Mutual funds are easy to choose and diversification is easy. There are equity funds and debt funds, each focusing on different segments. If you wish to have low risk, moderate returns, you may invest in bluechip large cap funds. If you want exposure to growing companies, you can also invest in midcap and small cap funds that majorly invest in smaller companies. There are also flexi-cap and multi-cap funds investing in all segments. Some funds are sectoral, focusing only on specific sectors, say pharma, IT, etc. Diversification is easy. You can invest in equity and debt funds separately or choose hybrid funds if you want exposure to both.
You don’t have to choose 30 funds, like you need 30 stocks. Even 3-5 good funds diversified across segments and asset classes would be enough.
Mutual funds can also help in tax-saving. You can choose one of many ELSS funds to save on taxes.
If you invest in direct mutual funds, the expense ratio is low. This saves you a lot of expense you would otherwise face while buying and selling stocks.
You will have much lesser churn if you invest in mutual funds. Because you don’t see your mutual funds daily, you won’t face the emotional reactions you normally have when you see your stock portfolio. You won’t sell your mutual funds on a whim and hence it is easier to keep your investments locked in for the long term and let the magic of compounding work.
It is much easier to invest regularly in mutual funds through SIPs thus helping you put a desired amount in investments every month. You can set-up automatic withdrawals from your bank and automate your investments.

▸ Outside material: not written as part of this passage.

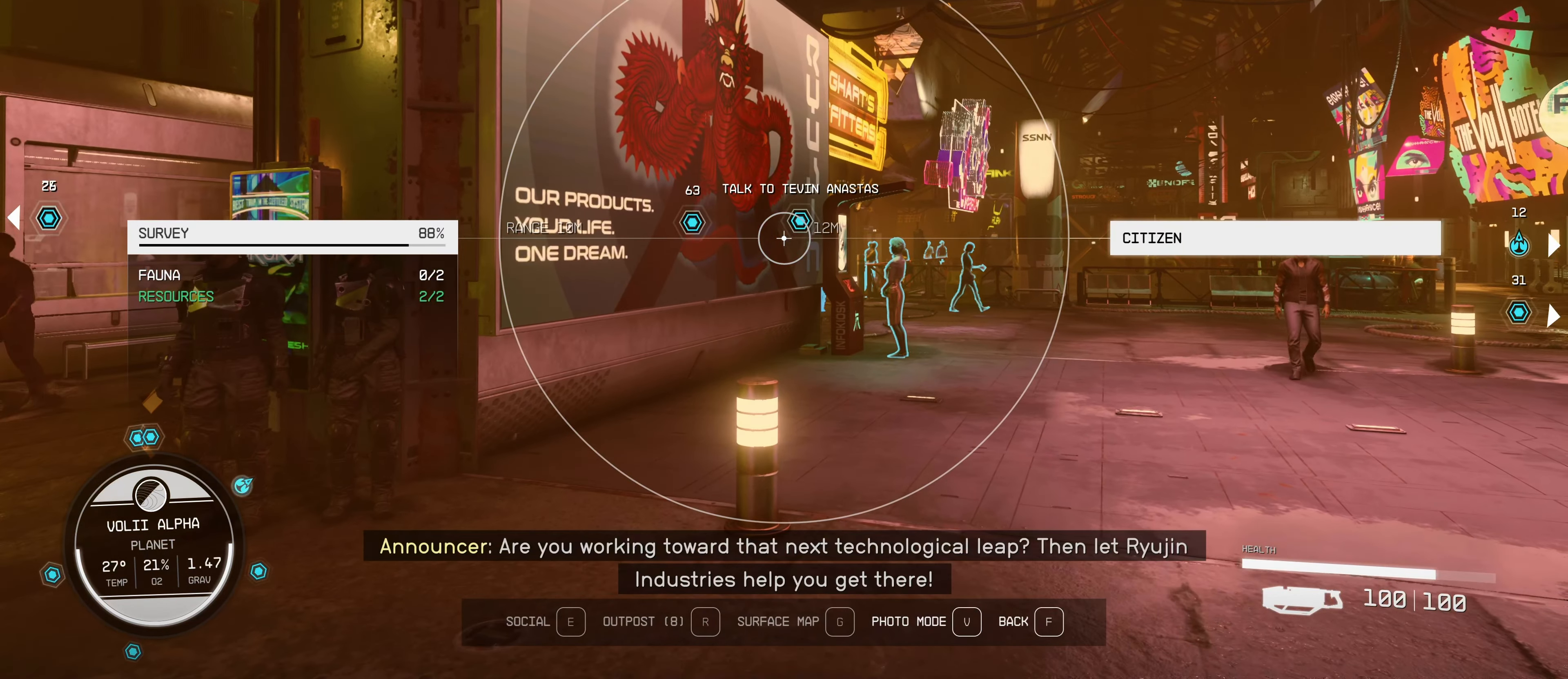
{"keys": [], "mouse": [], "events": []}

You wouldn’t invest in dubious companies based on tips since the fund houses will decide your portfolio and not you. This way, you save yourself from potential blowups.
Most importantly, you don’t see your mutual fund investments as frequently as you do for your stock portfolio. So, there are lesser chances of reacting to the volatility of the market. You don’t get very greedy nor do you get fearful helping you be patient, which is generally the biggest quality lacking in stock pickers. Mutual fund investing is boring, if you think about it. And boring always works.
Bottom Line:
Unless you are ready to devote considerable time in learning either fundamental or technical analysis, and you are actually interested and passionate about investing, it is prudent for retail investors to choose mutual funds instead.
They are easy to choose, inexpensive, lets you control your own emotions, and also save you time. Since you also have the option of index funds, you can buy them literally in the next hour after reading this article, thus helping you start your investing journey.
This is not a recommendation against individual stock picking. If you are truly interested, you MUST learn fundamental or technical analysis, and pick good companies. You don't need 100 great stock picks to change your life. One or two good choices are enough. But don’t dive into it without learning about it. If you do, it would be no better than a gamble and when has gambling been in anyone's favour?